Supposedly only accounts were breached, no Alibaba itself.
-
Seems like they should have noticed that degree of attack traffic, but reading how it happened it doesn't seem as bad as it sounds. It was 21 million individuals having common username/password combinations and it was their individual accounts being compromised, so the 99 million hits would have only been so noticeable in the general volume of traffic.
The number only seems extreme given the lack of knowledge as to how large their normal traffic is.
-
Isn't this the same thing that happened to Apple a few years ago?
-
@Dashrender said:
Isn't this the same thing that happened to Apple a few years ago?
Yes, very similar.
-
By slowly attacking the system, trying to keep their brute force attempts under the radar, at just 1,000 logins per hour, It'd take them a little less than 2 weeks to process 99 million logins like that.
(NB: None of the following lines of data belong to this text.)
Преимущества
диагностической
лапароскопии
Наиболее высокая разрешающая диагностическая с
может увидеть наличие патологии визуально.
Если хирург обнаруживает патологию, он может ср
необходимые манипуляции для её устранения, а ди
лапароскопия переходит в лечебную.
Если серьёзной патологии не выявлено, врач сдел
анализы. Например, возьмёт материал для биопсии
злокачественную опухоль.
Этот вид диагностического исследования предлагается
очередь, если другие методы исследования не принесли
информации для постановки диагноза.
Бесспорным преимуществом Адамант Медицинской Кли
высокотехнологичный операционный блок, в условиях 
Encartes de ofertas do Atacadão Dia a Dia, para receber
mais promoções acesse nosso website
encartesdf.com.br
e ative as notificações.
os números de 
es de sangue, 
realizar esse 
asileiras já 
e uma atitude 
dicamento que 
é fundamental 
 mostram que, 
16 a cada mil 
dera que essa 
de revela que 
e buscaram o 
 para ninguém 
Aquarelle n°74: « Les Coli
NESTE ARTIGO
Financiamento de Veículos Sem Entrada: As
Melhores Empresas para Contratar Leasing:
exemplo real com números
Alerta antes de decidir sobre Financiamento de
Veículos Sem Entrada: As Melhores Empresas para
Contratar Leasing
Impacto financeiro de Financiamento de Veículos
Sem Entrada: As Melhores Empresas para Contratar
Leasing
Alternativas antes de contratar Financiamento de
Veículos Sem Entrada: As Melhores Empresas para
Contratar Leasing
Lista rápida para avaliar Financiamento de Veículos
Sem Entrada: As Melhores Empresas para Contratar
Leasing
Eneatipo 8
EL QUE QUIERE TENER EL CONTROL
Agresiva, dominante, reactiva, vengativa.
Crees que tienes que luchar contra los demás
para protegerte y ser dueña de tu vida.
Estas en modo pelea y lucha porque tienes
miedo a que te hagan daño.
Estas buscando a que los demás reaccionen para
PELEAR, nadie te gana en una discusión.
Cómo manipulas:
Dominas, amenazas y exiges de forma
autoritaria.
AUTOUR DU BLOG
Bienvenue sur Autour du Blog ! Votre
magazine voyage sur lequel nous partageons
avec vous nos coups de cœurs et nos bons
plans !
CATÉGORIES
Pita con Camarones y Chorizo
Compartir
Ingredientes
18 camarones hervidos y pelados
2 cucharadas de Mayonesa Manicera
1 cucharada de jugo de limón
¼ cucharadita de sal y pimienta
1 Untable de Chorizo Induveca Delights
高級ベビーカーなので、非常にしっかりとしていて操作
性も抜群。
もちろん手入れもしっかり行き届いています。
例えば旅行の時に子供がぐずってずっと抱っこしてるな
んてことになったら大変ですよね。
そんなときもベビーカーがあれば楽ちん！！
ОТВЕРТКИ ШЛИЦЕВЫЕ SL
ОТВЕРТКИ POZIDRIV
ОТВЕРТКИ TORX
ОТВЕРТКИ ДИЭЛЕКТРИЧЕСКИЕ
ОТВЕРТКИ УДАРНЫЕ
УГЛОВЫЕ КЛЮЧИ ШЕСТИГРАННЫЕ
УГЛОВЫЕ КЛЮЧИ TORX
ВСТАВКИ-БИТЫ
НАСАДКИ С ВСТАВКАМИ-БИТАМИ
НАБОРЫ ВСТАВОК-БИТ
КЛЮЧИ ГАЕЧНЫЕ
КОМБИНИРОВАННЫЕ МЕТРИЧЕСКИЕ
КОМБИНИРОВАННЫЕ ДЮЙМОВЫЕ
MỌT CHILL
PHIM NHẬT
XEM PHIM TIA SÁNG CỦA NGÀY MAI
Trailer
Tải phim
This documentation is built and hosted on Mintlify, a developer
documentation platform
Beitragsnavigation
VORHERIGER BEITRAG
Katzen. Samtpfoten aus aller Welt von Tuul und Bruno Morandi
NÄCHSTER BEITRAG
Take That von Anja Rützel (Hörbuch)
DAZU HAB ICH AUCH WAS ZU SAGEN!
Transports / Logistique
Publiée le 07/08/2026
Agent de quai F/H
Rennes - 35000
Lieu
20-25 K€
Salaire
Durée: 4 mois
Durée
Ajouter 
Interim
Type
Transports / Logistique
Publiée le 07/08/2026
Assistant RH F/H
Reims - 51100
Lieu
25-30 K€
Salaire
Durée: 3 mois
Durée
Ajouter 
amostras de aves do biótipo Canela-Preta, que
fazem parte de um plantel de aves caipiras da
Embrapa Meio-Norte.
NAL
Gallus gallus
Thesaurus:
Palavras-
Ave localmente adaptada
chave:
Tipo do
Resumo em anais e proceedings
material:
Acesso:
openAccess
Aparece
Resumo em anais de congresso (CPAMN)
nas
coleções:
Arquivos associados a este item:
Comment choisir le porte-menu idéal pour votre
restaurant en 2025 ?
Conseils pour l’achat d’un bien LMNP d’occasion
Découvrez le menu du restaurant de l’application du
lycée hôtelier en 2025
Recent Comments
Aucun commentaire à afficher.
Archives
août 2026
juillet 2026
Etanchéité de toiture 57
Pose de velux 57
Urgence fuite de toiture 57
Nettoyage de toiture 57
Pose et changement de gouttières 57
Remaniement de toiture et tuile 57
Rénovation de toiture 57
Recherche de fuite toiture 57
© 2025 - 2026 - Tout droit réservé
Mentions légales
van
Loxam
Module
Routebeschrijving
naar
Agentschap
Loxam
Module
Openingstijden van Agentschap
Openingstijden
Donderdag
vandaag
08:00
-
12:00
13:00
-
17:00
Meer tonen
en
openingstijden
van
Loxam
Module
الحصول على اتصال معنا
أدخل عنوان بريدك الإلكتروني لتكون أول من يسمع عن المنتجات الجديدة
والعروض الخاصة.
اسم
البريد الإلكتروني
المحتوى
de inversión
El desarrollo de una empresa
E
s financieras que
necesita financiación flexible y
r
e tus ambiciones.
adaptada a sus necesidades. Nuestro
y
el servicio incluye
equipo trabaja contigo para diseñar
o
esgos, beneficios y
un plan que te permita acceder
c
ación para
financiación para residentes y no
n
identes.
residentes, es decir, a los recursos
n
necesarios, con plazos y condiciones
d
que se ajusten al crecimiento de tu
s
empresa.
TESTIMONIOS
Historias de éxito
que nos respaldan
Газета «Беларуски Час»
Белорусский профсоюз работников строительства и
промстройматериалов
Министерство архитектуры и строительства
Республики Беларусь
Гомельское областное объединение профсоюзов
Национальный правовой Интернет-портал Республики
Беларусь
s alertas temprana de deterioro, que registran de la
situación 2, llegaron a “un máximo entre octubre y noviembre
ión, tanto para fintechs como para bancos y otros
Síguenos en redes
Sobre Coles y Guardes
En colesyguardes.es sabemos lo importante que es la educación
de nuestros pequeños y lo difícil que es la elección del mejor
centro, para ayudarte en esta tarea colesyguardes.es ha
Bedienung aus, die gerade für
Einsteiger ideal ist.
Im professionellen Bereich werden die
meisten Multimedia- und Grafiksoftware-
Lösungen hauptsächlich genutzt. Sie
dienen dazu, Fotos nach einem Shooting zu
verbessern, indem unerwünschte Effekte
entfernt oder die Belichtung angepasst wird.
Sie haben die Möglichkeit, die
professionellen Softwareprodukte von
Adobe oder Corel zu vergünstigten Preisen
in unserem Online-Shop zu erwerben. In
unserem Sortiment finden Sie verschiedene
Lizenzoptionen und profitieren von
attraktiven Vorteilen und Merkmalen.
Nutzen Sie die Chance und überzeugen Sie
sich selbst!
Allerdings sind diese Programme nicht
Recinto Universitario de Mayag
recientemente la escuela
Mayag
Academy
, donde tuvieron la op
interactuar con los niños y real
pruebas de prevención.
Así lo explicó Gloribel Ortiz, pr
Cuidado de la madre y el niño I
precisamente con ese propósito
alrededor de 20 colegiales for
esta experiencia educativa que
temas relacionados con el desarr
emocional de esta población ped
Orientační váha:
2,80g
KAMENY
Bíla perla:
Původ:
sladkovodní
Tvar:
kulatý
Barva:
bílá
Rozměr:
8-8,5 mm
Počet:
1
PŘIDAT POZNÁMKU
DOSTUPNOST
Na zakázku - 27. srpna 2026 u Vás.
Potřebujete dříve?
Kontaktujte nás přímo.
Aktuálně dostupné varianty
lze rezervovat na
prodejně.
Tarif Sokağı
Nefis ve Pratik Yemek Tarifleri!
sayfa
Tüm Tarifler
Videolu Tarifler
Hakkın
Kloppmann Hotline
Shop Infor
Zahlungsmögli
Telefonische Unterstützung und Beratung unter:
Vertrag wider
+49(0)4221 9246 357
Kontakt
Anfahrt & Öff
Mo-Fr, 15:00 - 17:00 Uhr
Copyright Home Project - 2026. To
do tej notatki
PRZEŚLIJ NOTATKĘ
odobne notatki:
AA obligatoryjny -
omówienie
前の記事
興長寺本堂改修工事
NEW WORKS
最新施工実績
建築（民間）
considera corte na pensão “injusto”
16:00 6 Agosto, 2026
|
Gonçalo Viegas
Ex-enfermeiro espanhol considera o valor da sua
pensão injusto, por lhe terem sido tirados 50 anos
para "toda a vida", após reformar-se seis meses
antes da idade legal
You have to figure out whether or not they have any brute forcing detection built in, and then what the thresholds are... That's not an unimaginably long time for hackers to poke and prod.
What is scary is the ~20% success ratio.
-
@dafyre said:
What is scary is the ~20% success ratio.
Alibaba does not target the most technological demographics.
-
@scottalanmiller said:
@dafyre said:
What is scary is the ~20% success ratio.
Alibaba does not target the most technological demographics.
And Apple does?
-
@Dashrender said:
@scottalanmiller said:
@dafyre said:
What is scary is the ~20% success ratio.
Alibaba does not target the most technological demographics.
And Apple does?
Far moreso. Alibaba targets only shoppers willing to use a horrible website (ever looked at it?) and can't access Amazon. So think about that target demographic.
-
@scottalanmiller said:
@Dashrender said:
@scottalanmiller said:
@dafyre said:
What is scary is the ~20% success ratio.
Alibaba does not target the most technological demographics.
And Apple does?
Far moreso. Alibaba targets only shoppers willing to use a horrible website (ever looked at it?) and can't access Amazon. So think about that target demographic.
Yes I have, I've purchased magnets from there before.
-
Seems like maybe they should have noticed, but does not seem like the breach or issue was really all that big.
Lots of fake reviews, probably not the biggest deal.